== Text shown ==
Google shuts down Chrome Sync for third-party browsers on Android
If you are using a third-party web browser on your Android device and Google Sync, you may have noticed that syncing stopped working all of a sudden.
Quite a few browsers are based on Chromium, the open source part of Chrome. This is efficient for developers, as they don't have to concentrate on core features such as getting page rendering right or ensuring support for new web technologies, but can concentrate on other areas to distinguish the browser from Chrome, Chromium, and third-party browsers based on Chromium.
Android Police reports that Google has shut down access to Chrome Sync for third-party web browsers on Android. The change affects even Chromium itself, which Google sees as a third-party browser when it comes to Chrome's sync functionality.
Developers filed a bug on January 3, and a Google developer gave the following response on January 24:
We locked down access to chromesync scoped refresh tokens to address a security vulnerability. When we did so, we knew that this may break some 3P browsers which made use of chromesync scoped refresh tokens to leverage Chrome Sync for their users.
===
== Record excerpts ==
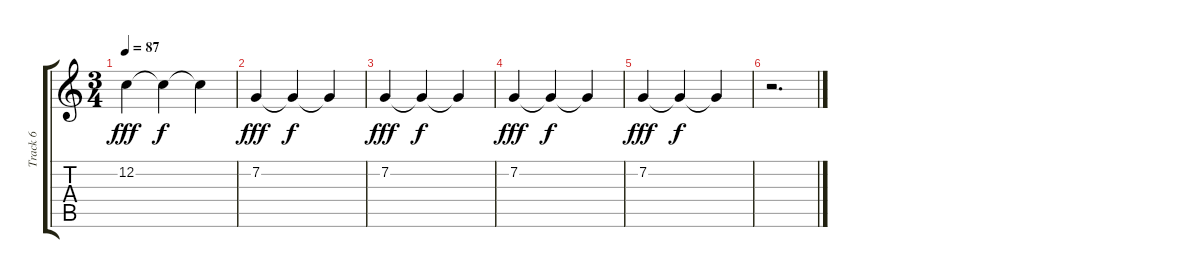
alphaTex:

\track ("Track 6" "Track 6") {instrument stringensemble1}
\staff {score tabs}
\tuning (F4 C4 Ab3 Eb3 Bb2 F2) {hide}
\ts (3 4)
\tempo 87
\clef g2
\ks c
12.2.4{dy fff} 12.2{t}.4{dy f} 12.2{t}.4 |
7.2.4{dy fff} 7.2{t}.4{dy f} 7.2{t}.4 |
7.2.4{dy fff} 7.2{t}.4{dy f} 7.2{t}.4 |
7.2.4{dy fff} 7.2{t}.4{dy f} 7.2{t}.4 |
7.2.4{dy fff} 7.2{t}.4{dy f} 7.2{t}.4 |
r.2{d}
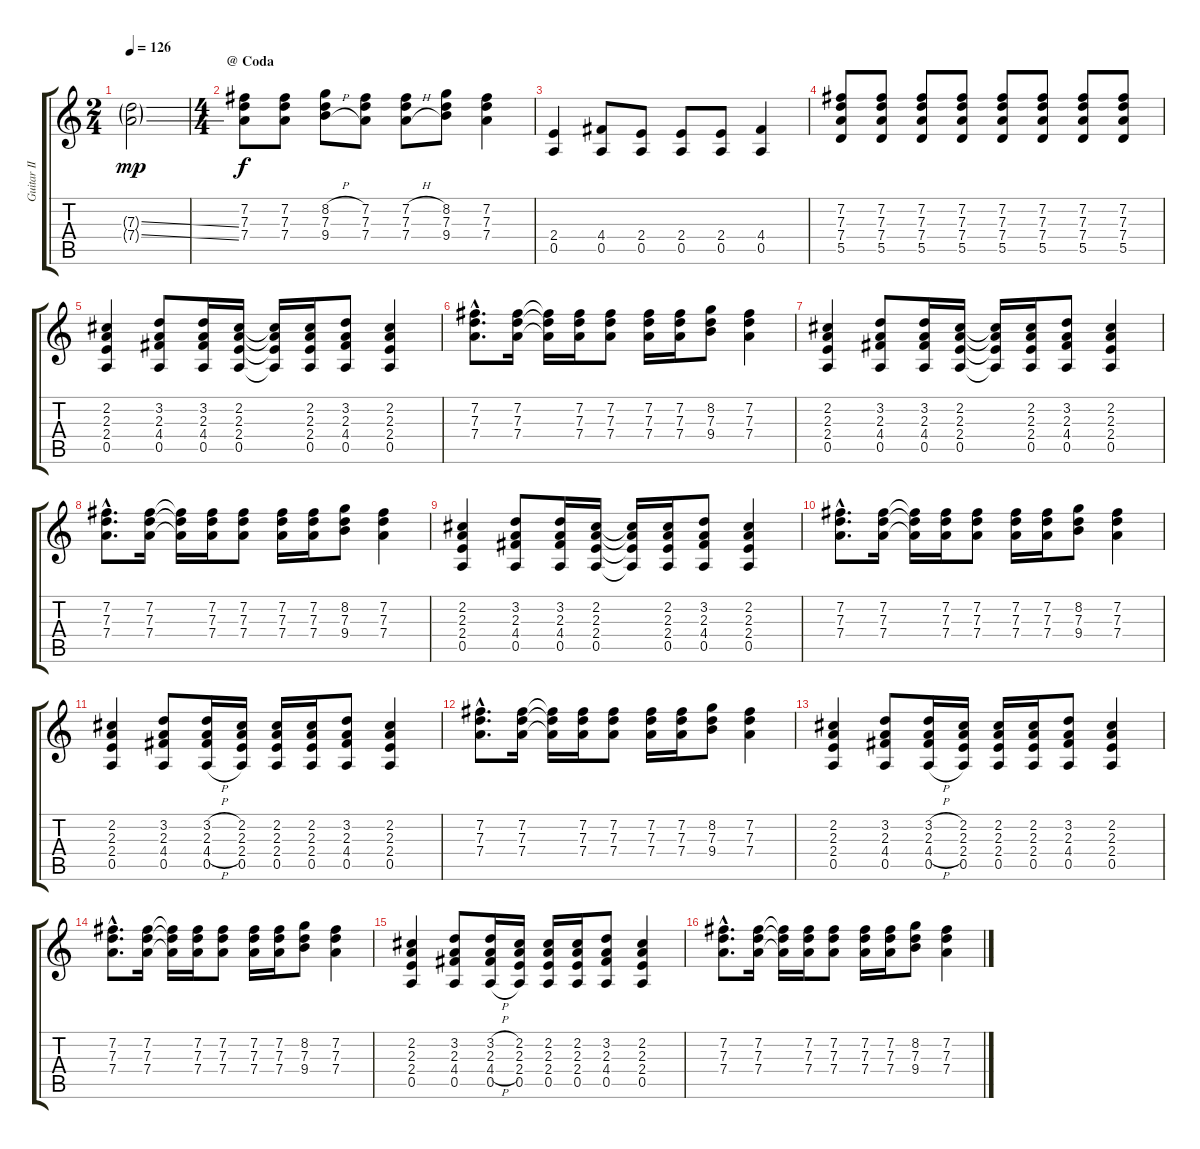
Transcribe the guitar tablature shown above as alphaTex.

\track ("Guitar II" "Guitar II") {instrument distortionguitar}
\staff {score tabs}
\tuning (E4 B3 G3 D3 A2 E2) {hide}
\ts (2 4)
\tempo 126
\clef g2
\ks c
(7.3{ss g} 7.4{ss g}).2{dy mp} |
\ts (4 4)
\section ("" "@ Coda")
(7.2 7.3 7.4).8{dy f} (7.2 7.3 7.4).8 (8.2{h} 7.3{h} 9.4{h}).8 (7.2 7.3 7.4).8 (7.2{h} 7.3{h} 7.4{h}).8 (8.2 7.3 9.4).8 (7.2 7.3 7.4).4 |
(2.4 0.5).4 (4.4 0.5).8 (2.4 0.5).8 (2.4 0.5).8 (2.4 0.5).8 (4.4 0.5).4 |
(7.2 7.3 7.4 5.5).8 (7.2 7.3 7.4 5.5).8 (7.2 7.3 7.4 5.5).8 (7.2 7.3 7.4 5.5).8 (7.2 7.3 7.4 5.5).8 (7.2 7.3 7.4 5.5).8 (7.2 7.3 7.4 5.5).8 (7.2 7.3 7.4 5.5).8 |
(2.2 2.3 2.4 0.5).4 (3.2 2.3 4.4 0.5).8 (3.2 2.3 4.4 0.5).16 (2.2 2.3 2.4 0.5).16 (2.2{t} 2.3{t} 2.4{t} 0.5{t}).16 (2.2 2.3 2.4 0.5).16 (3.2 2.3 4.4 0.5).8 (2.2 2.3 2.4 0.5).4 |
(7.2{hac} 7.3{hac} 7.4{hac}).8{d} (7.2 7.3 7.4).16 (7.2{t} 7.3{t} 7.4{t}).16 (7.2 7.3 7.4).16 (7.2 7.3 7.4).8 (7.2 7.3 7.4).16 (7.2 7.3 7.4).16 (8.2 7.3 9.4).8 (7.2 7.3 7.4).4 |
(2.2 2.3 2.4 0.5).4 (3.2 2.3 4.4 0.5).8 (3.2 2.3 4.4 0.5).16 (2.2 2.3 2.4 0.5).16 (2.2{t} 2.3{t} 2.4{t} 0.5{t}).16 (2.2 2.3 2.4 0.5).16 (3.2 2.3 4.4 0.5).8 (2.2 2.3 2.4 0.5).4 |
(7.2{hac} 7.3{hac} 7.4{hac}).8{d} (7.2 7.3 7.4).16 (7.2{t} 7.3{t} 7.4{t}).16 (7.2 7.3 7.4).16 (7.2 7.3 7.4).8 (7.2 7.3 7.4).16 (7.2 7.3 7.4).16 (8.2 7.3 9.4).8 (7.2 7.3 7.4).4 |
(2.2 2.3 2.4 0.5).4 (3.2 2.3 4.4 0.5).8 (3.2 2.3 4.4 0.5).16 (2.2 2.3 2.4 0.5).16 (2.2{t} 2.3{t} 2.4{t} 0.5{t}).16 (2.2 2.3 2.4 0.5).16 (3.2 2.3 4.4 0.5).8 (2.2 2.3 2.4 0.5).4 |
(7.2{hac} 7.3{hac} 7.4{hac}).8{d} (7.2 7.3 7.4).16 (7.2{t} 7.3{t} 7.4{t}).16 (7.2 7.3 7.4).16 (7.2 7.3 7.4).8 (7.2 7.3 7.4).16 (7.2 7.3 7.4).16 (8.2 7.3 9.4).8 (7.2 7.3 7.4).4 |
(2.2 2.3 2.4 0.5).4 (3.2 2.3 4.4 0.5).8 (3.2{h} 2.3{h} 4.4{h} 0.5{h}).16 (2.2 2.3 2.4 0.5).16 (2.2 2.3 2.4 0.5).16 (2.2 2.3 2.4 0.5).16 (3.2 2.3 4.4 0.5).8 (2.2 2.3 2.4 0.5).4 |
(7.2{hac} 7.3{hac} 7.4{hac}).8{d} (7.2 7.3 7.4).16 (7.2{t} 7.3{t} 7.4{t}).16 (7.2 7.3 7.4).16 (7.2 7.3 7.4).8 (7.2 7.3 7.4).16 (7.2 7.3 7.4).16 (8.2 7.3 9.4).8 (7.2 7.3 7.4).4 |
(2.2 2.3 2.4 0.5).4 (3.2 2.3 4.4 0.5).8 (3.2{h} 2.3{h} 4.4{h} 0.5{h}).16 (2.2 2.3 2.4 0.5).16 (2.2 2.3 2.4 0.5).16 (2.2 2.3 2.4 0.5).16 (3.2 2.3 4.4 0.5).8 (2.2 2.3 2.4 0.5).4 |
(7.2{hac} 7.3{hac} 7.4{hac}).8{d} (7.2 7.3 7.4).16 (7.2{t} 7.3{t} 7.4{t}).16 (7.2 7.3 7.4).16 (7.2 7.3 7.4).8 (7.2 7.3 7.4).16 (7.2 7.3 7.4).16 (8.2 7.3 9.4).8 (7.2 7.3 7.4).4 |
(2.2 2.3 2.4 0.5).4 (3.2 2.3 4.4 0.5).8 (3.2{h} 2.3{h} 4.4{h} 0.5{h}).16 (2.2 2.3 2.4 0.5).16 (2.2 2.3 2.4 0.5).16 (2.2 2.3 2.4 0.5).16 (3.2 2.3 4.4 0.5).8 (2.2 2.3 2.4 0.5).4 |
(7.2{hac} 7.3{hac} 7.4{hac}).8{d} (7.2 7.3 7.4).16 (7.2{t} 7.3{t} 7.4{t}).16 (7.2 7.3 7.4).16 (7.2 7.3 7.4).8 (7.2 7.3 7.4).16 (7.2 7.3 7.4).16 (8.2 7.3 9.4).8 (7.2 7.3 7.4).4
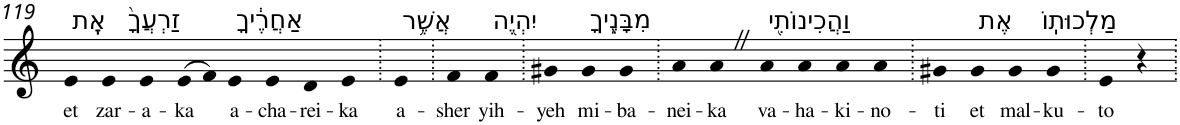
===
Aim of the task - In the article about Google shutting down Chrome Sync for third-party Android browsers, on what date did a Google developer respond to the bug that developers filed? This material was taken from a different source.

Full answer - January 24